1)株主優待がある会社の場合は「優待自動取得で対応可能」
現在貸株サービスを提供しているネット証券はすべて「株主優待の自動取得」とういサービスを提供しています。これは優待企業の株主優待を受け取るために権利確定日に名義を個人名義に一旦戻してくれるというものです。配当金と株主優待のタイミングは重複しているため、これが利用できる会社は解決です。
ただし、株主優待の自動取得は株主優待情報に基づいて行われるため、株主優待を実施していない企業のほか、年2回配当で優待は年1回のみという会社の場合は対応できません。
2)自分自身で返却手続きをする
こちらが確実な方法です。

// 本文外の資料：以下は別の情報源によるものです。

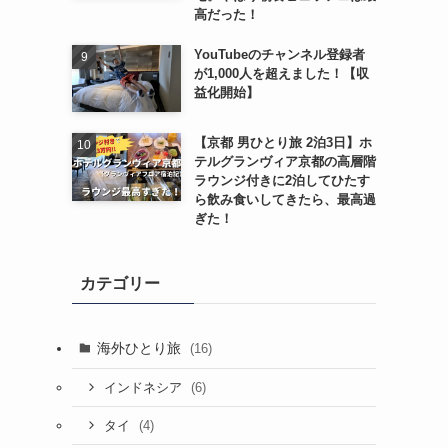
高だった！
YouTubeのチャンネル登録者
が1,000人を超えました！【収
益化開始】
【京都 男ひとり旅 2泊3日】ホ
テルグランヴィア京都の高層階
ラウンジ付きに2泊してひたす
ら飲み食いしてきたら、最高過
ぎた！
カテゴリー
海外ひとり旅
(16)
(6)
インドネシア
(4)
タイ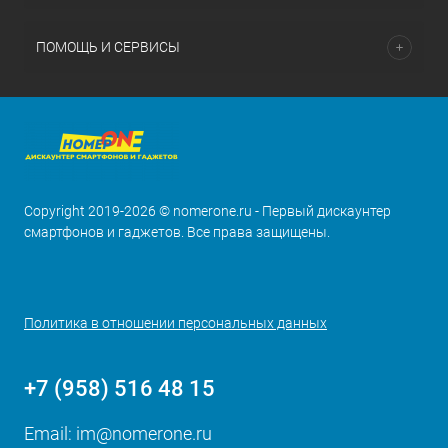
ПОМОЩЬ И СЕРВИСЫ
Copyright 2019-2026 © nomerone.ru - Первый дискаунтер
смартфонов и гаджетов. Все права защищены.
Политика в отношении персональных данных
+7 (958) 516 48 15
Email:
im@nomerone.ru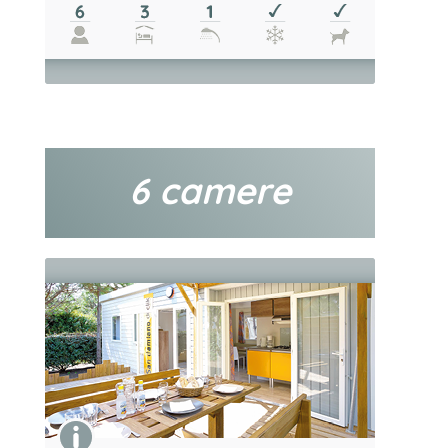
6 camere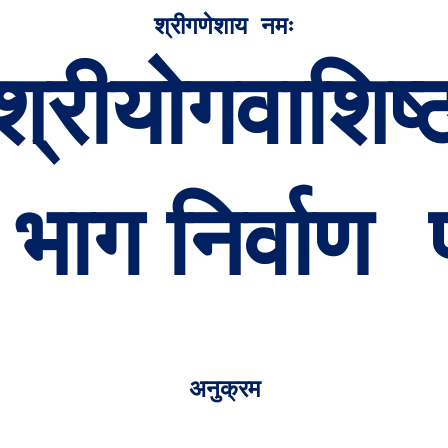
श्रीगणेशाय
नमः
श्रीयोगवाशिष्
भाग निर्वाण
अनुक्रम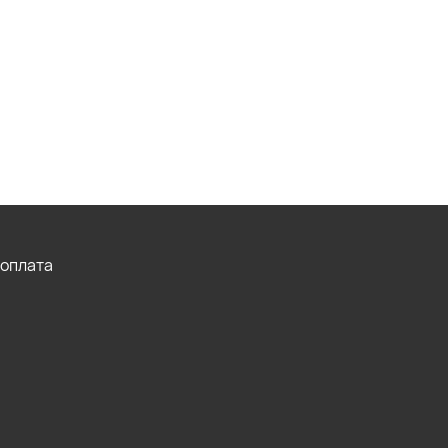
 оплата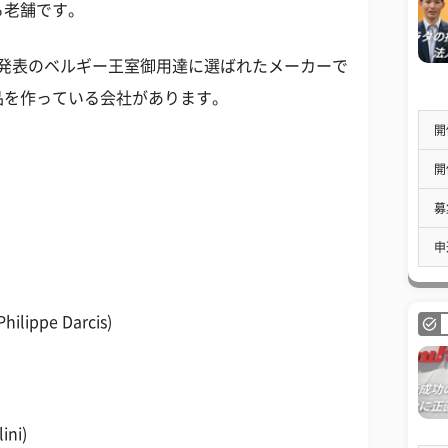
る老舗です。
5日発表のベルギー王室御用達に選ばれたメーカーで
品を作っている会社があります。
開
開
募
申
ppe Darcis)
ni)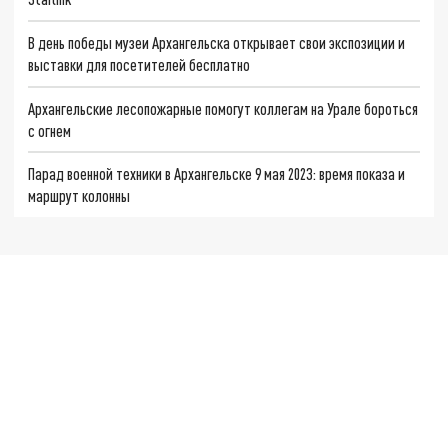
В день победы музеи Архангельска открывает свои экспозиции и
выставки для посетителей бесплатно
Архангельские лесопожарные помогут коллегам на Урале бороться
с огнем
Парад военной техники в Архангельске 9 мая 2023: время показа и
маршрут колонны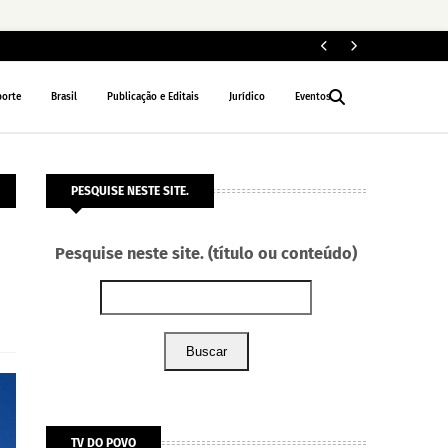
ELEIÇÕES 2026
porte
Brasil
Publicação e Editais
Jurídico
Eventos
PESQUISE NESTE SITE.
Pesquise neste site. (título ou conteúdo)
Buscar
TV DO POVO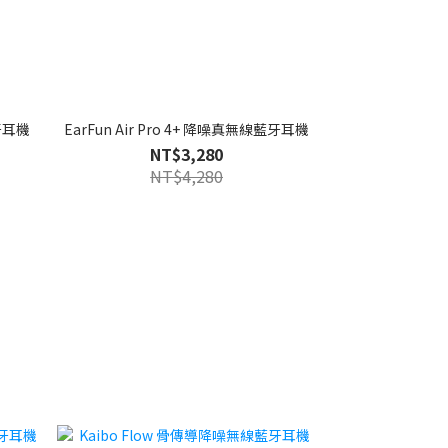
藍牙耳機
EarFun Air Pro 4+ 降噪真無線藍牙耳機
NT$3,280
NT$4,280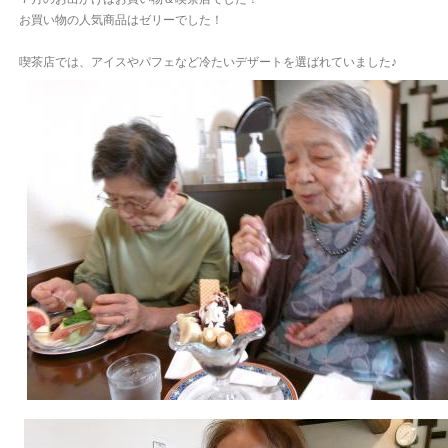
お買い物の人気商品はゼリーでした！
喫茶店では、アイスやパフェなど冷たいデザートを選ばれていました♪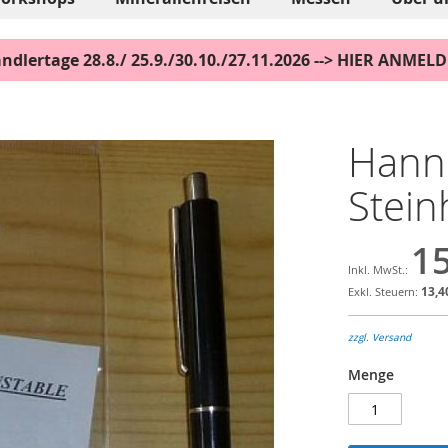
ndlertage 28.8./ 25.9./30.10./27.11.2026 --> HIER ANMEL
Hann
Stein
15
13,4
zzgl. Versand
Menge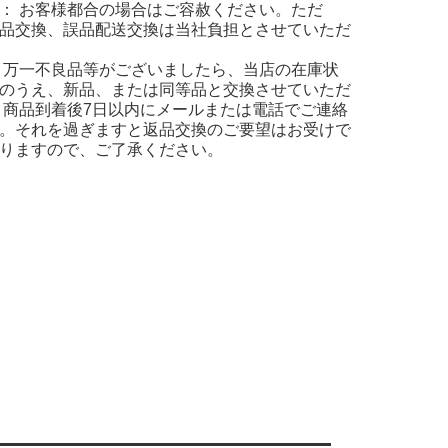
： お客様都合の場合はご容赦ください。ただ
品交換、誤品配送交換は当社負担とさせていただ
 万一不良品等がございましたら、当店の在庫状
のうえ、新品、または同等品と交換させていただ
 商品到着後7日以内にメールまたは電話でご連絡
。それを過ぎますと返品交換のご要望はお受けで
りますので、ご了承ください。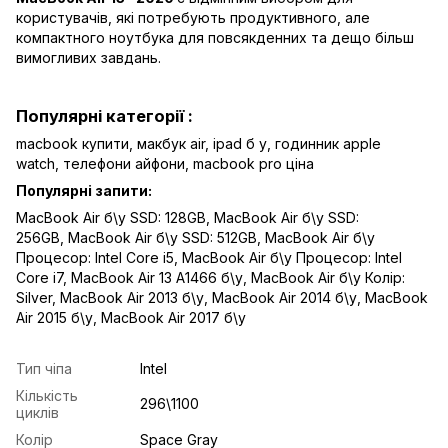
користувачів, які потребують продуктивного, але
компактного ноутбука для повсякденних та дещо більш
вимогливих завдань.
Популярні категорії :
macbook купити,
макбук air
,
ipad б у,
годинник apple
watch
,
телефони айфони,
macbook pro ціна
Популярні запити:
MacBook Air б\у SSD: 128GB
,
MacBook Air б\у SSD:
256GB
,
MacBook Air б\у SSD: 512GB
,
MacBook Air б\у
Процесор: Intel Core i5
,
MacBook Air б\у Процесор: Intel
Core i7
,
MacBook Air 13 A1466 б\у
,
MacBook Air б\у Колір:
Silver
,
MacBook Air 2013 б\у
,
MacBook Air 2014 б\у
,
MacBook
Air 2015 б\у
,
MacBook Air 2017 б\у
Тип чіпа
Intel
Кількість
296\1100
циклів
Колір
Space Gray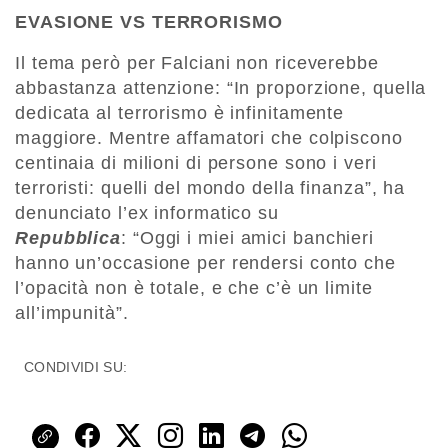
EVASIONE VS TERRORISMO
Il tema però per Falciani non riceverebbe
abbastanza attenzione: “In proporzione, quella
dedicata al terrorismo è infinitamente
maggiore. Mentre affamatori che colpiscono
centinaia di milioni di persone sono i veri
terroristi: quelli del mondo della finanza”, ha
denunciato l’ex informatico su
Repubblica
:
“Oggi i miei amici banchieri
hanno un’occasione per rendersi conto che
l’opacità non è totale, e che c’è un limite
all’impunità”.
CONDIVIDI SU: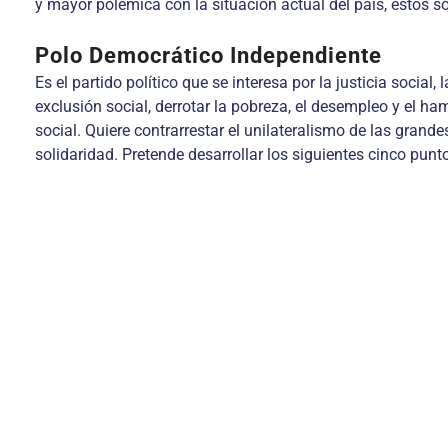
y mayor polémica con la situación actual del país, éstos s
Polo Democrático Independiente
Es el partido político que se interesa por la justicia socia
exclusión social, derrotar la pobreza, el desempleo y el ham
social. Quiere contrarrestar el unilateralismo de las gran
solidaridad. Pretende desarrollar los siguientes cinco punt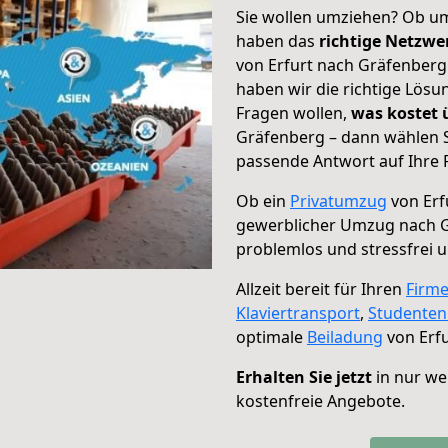
Sie wollen umziehen? Ob um
haben das
richtige Netzw
von Erfurt nach Gräfenberg 
haben wir die richtige Lösu
Fragen wollen,
was kostet
Gräfenberg – dann wählen S
passende Antwort auf Ihre 
Ob ein
Privatumzug
von Erf
gewerblicher Umzug nach 
problemlos und stressfrei 
Allzeit bereit für Ihren
Firm
Klaviertransport
,
Studente
optimale
Beiladung
von Erfu
Erhalten Sie jetzt
in nur we
kostenfreie Angebote.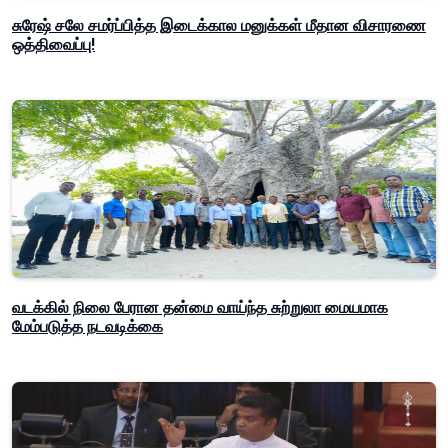
சுரேஷ் சலே சமர்ப்பித்த இடைக்கால மனுக்கள் மீதான விசாரணை
ஒத்திவைப்பு!
வடக்கில் நிலை பேரான தன்மை வாய்ந்த சுற்றுலா மையமாக
மேம்படுத்த நடவடிக்கை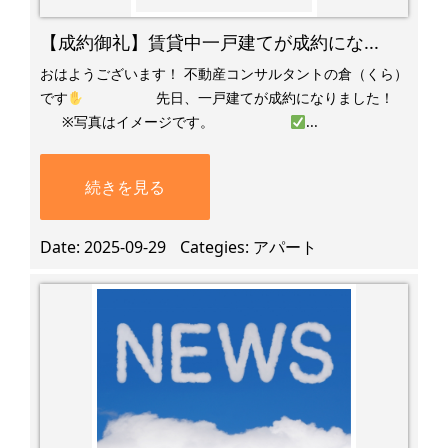
【成約御礼】賃貸中一戸建てが成約にな...
おはようございます！ 不動産コンサルタントの倉（くら）
です
先日、一戸建てが成約になりました！
​ ※写真はイメージです。
...
続きを見る
Date
2025-09-29
Categies
アパート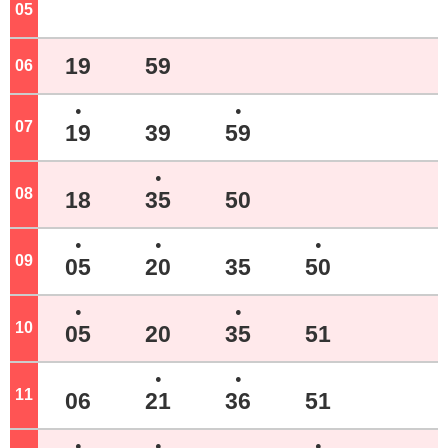
05
ジ
19
59
06
ジ
●
●
07
ジ
19
39
59
●
08
ジ
18
35
50
●
●
●
09
ジ
05
20
35
50
●
●
10
ジ
05
20
35
51
●
●
11
ジ
06
21
36
51
●
●
●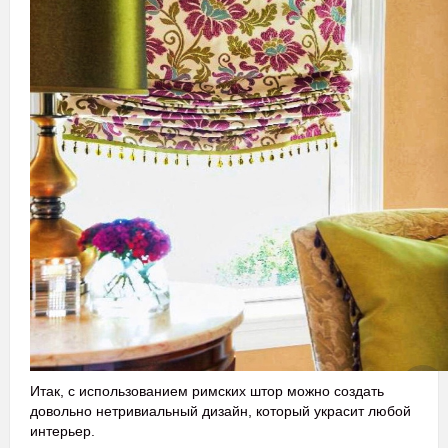
Итак, с использованием римских штор можно создать
довольно нетривиальный дизайн, который украсит любой
интерьер.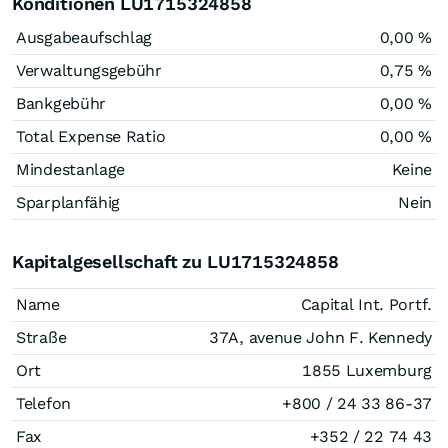
Konditionen LU1715324858
Ausgabeaufschlag
0,00 %
Verwaltungsgebühr
0,75 %
Bankgebühr
0,00 %
Total Expense Ratio
0,00 %
Mindestanlage
Keine
Sparplanfähig
Nein
Kapitalgesellschaft zu LU1715324858
Name
Capital Int. Portf.
Straße
37A, avenue John F. Kennedy
Ort
1855 Luxemburg
Telefon
+800 / 24 33 86-37
Fax
+352 / 22 74 43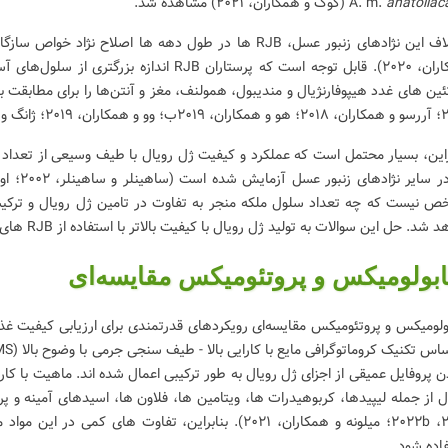
anatoliac
(کوک و همکاران، 2021) مشاهده شد.
ئین های غدد هیپوفارنژیال و مندیبول، همولنف، مغز و آنتن‌ها را برای مطابقت با
 ژانگ و همکاران، 2020).
شد. حل این سوالات به تولید ژل رویال با کیفیت بالاتر با استفاده از RJB های با عملکرد بالا کمک خواهد کرد.
ابولومیکس و پروتئومیکس مقایسه‌ای
ن پروفایل عمیقی از اجزای ژل رویال به طور ترکیبی اعمال شده اند. ماهیت با کارا
2021، 2022b؛ میلونه و همکاران، 2021). بنابراین، تفاوت ه
اده شود.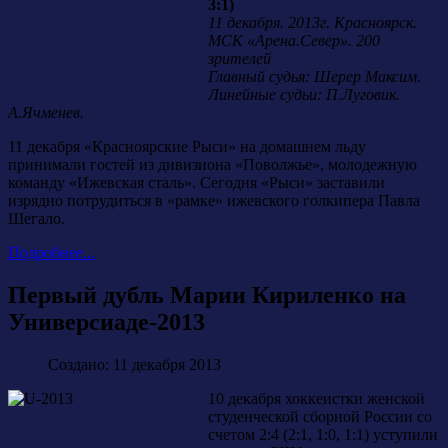
3:1)
11 декабря. 2013г. Красноярск.
МСК «Арена.Север». 200
зрителей
Главный судья: Шерер Максим.
Линейные судьи: П.Луговик.
А.Ячменев.
11 декабря «Красноярские Рыси» на домашнем льду
принимали гостей из дивизиона «Поволжье», молодежную
команду «Ижевская сталь». Сегодня «Рыси» заставили
изрядно потрудиться в «рамке» ижевского голкипера Павла
Шегало.
Подробнее...
Первый дубль Марии Кириленко на
Универсиаде-2013
Создано: 11 декабря 2013
10 декабря хоккеистки женской
студенческой сборной России со
счетом 2:4 (2:1, 1:0, 1:1) уступили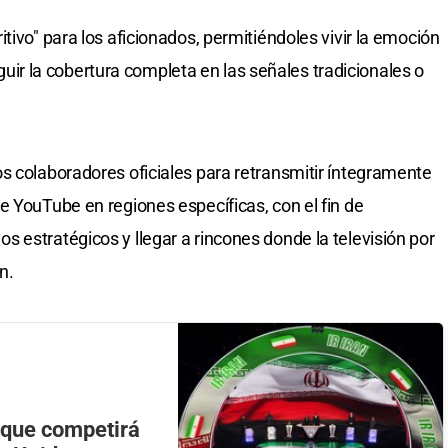
tivo" para los aficionados, permitiéndoles vivir la emoción
seguir la cobertura completa en las señales tradicionales o
s colaboradores oficiales para retransmitir íntegramente
e YouTube en regiones específicas, con el fin de
 estratégicos y llegar a rincones donde la televisión por
n.
 que competirá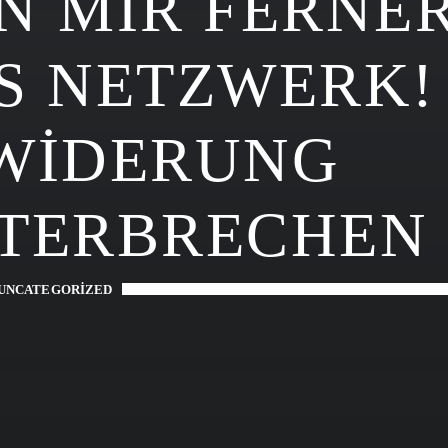
N MIR FERNE
S NETZWERK!
WIDERUNG
TERBRECHEN
UNCATEGORIZED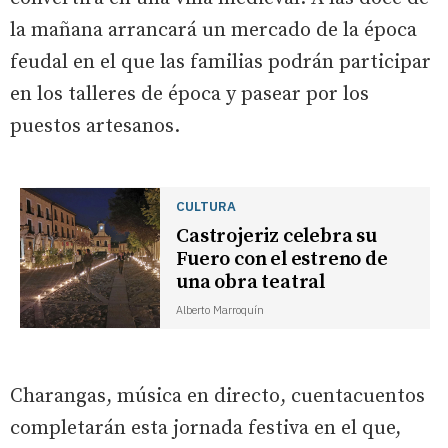
la mañana arrancará un mercado de la época
feudal en el que las familias podrán participar
en los talleres de época y pasear por los
puestos artesanos.
CULTURA
Castrojeriz celebra su
Fuero con el estreno de
una obra teatral
Alberto Marroquín
Charangas, música en directo, cuentacuentos
completarán esta jornada festiva en el que,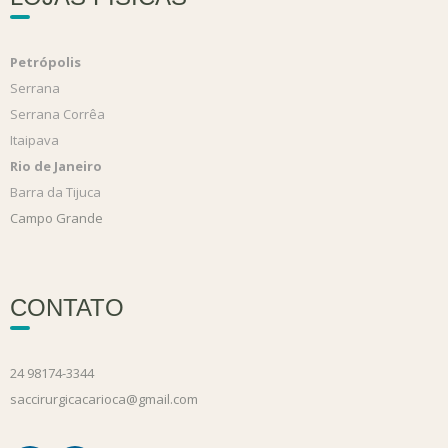
Petrópolis
Serrana
Serrana Corrêa
Itaipava
Rio de Janeiro
Barra da Tijuca
Campo Grande
CONTATO
24 98174-3344
saccirurgicacarioca@gmail.com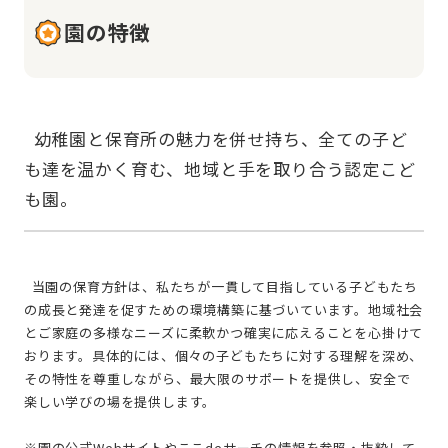
園の特徴
  幼稚園と保育所の魅力を併せ持ち、全ての子ど
も達を温かく育む、地域と手を取り合う認定こど
  当園の保育方針は、私たちが一貫して目指している子どもたち
の成長と発達を促すための環境構築に基づいています。地域社会
とご家庭の多様なニーズに柔軟かつ確実に応えることを心掛けて
おります。具体的には、個々の子どもたちに対する理解を深め、
その特性を尊重しながら、最大限のサポートを提供し、安全で
楽しい学びの場を提供します。
※園の公式Webサイトやここdeサーチの情報を参照・抜粋して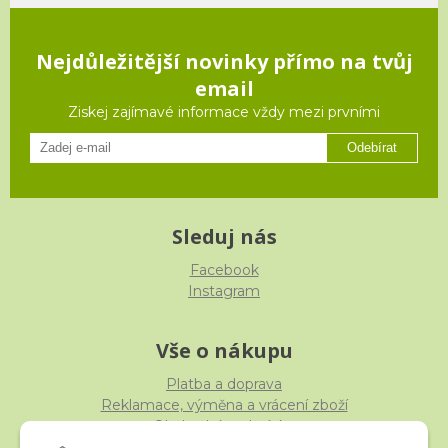
Nejdůležitější novinky přímo na tvůj
email
Ziskej zajímavé informace vždy mezi prvními
Odebírat
Sleduj nás
Facebook
Instagram
Vše o nákupu
Platba a doprava
Reklamace, výměna a vrácení zboží
Obchodní podmínky
Ochrana osobních údajů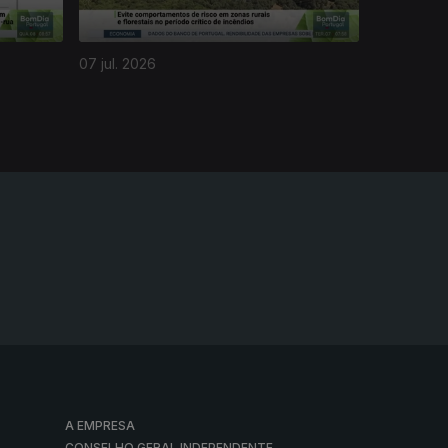
07 jul. 2026
A EMPRESA
CONSELHO GERAL INDEPENDENTE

権利確定日に株主となるために株式の返却手続きを行うというものです。
各証券会社ともに、権利付き最終日の営業時間内までに返却指示を行えば権利確定日に株主として登録されるようです。
たとえば、SBI証券の場合「権利付き最終日の15時40分までに返却指示」をすれば確定日に株主として登録されるようです。
マネックス証券は配当取りサービスを提供中
ちなみに、貸株サービスを提供している証券会社の中で唯一マネックス証券については貸株サービスを利用している人向けに配当金を自動取得するサービスを提供しています。
ただし、その場合の貸し株金利は通常0.1%から0.05%へとダウンするようです。
貸株サービス自体は非常に魅力的だと思っていますが、その一方でこうしたデメリットについてはあまり周知されていないように思います。手動で解約するという方法はありますが、保有銘柄数が少ないならまだいいですが、多いと大変です。
どうしてもというのであれば、収益性は低下しますがマネックス証券の貸し株サービスを利用するというのも手ですね。
以上、貸株サービスの配当金相当額には二重課税問題と損益通算問題があるのでご注意というお話でした。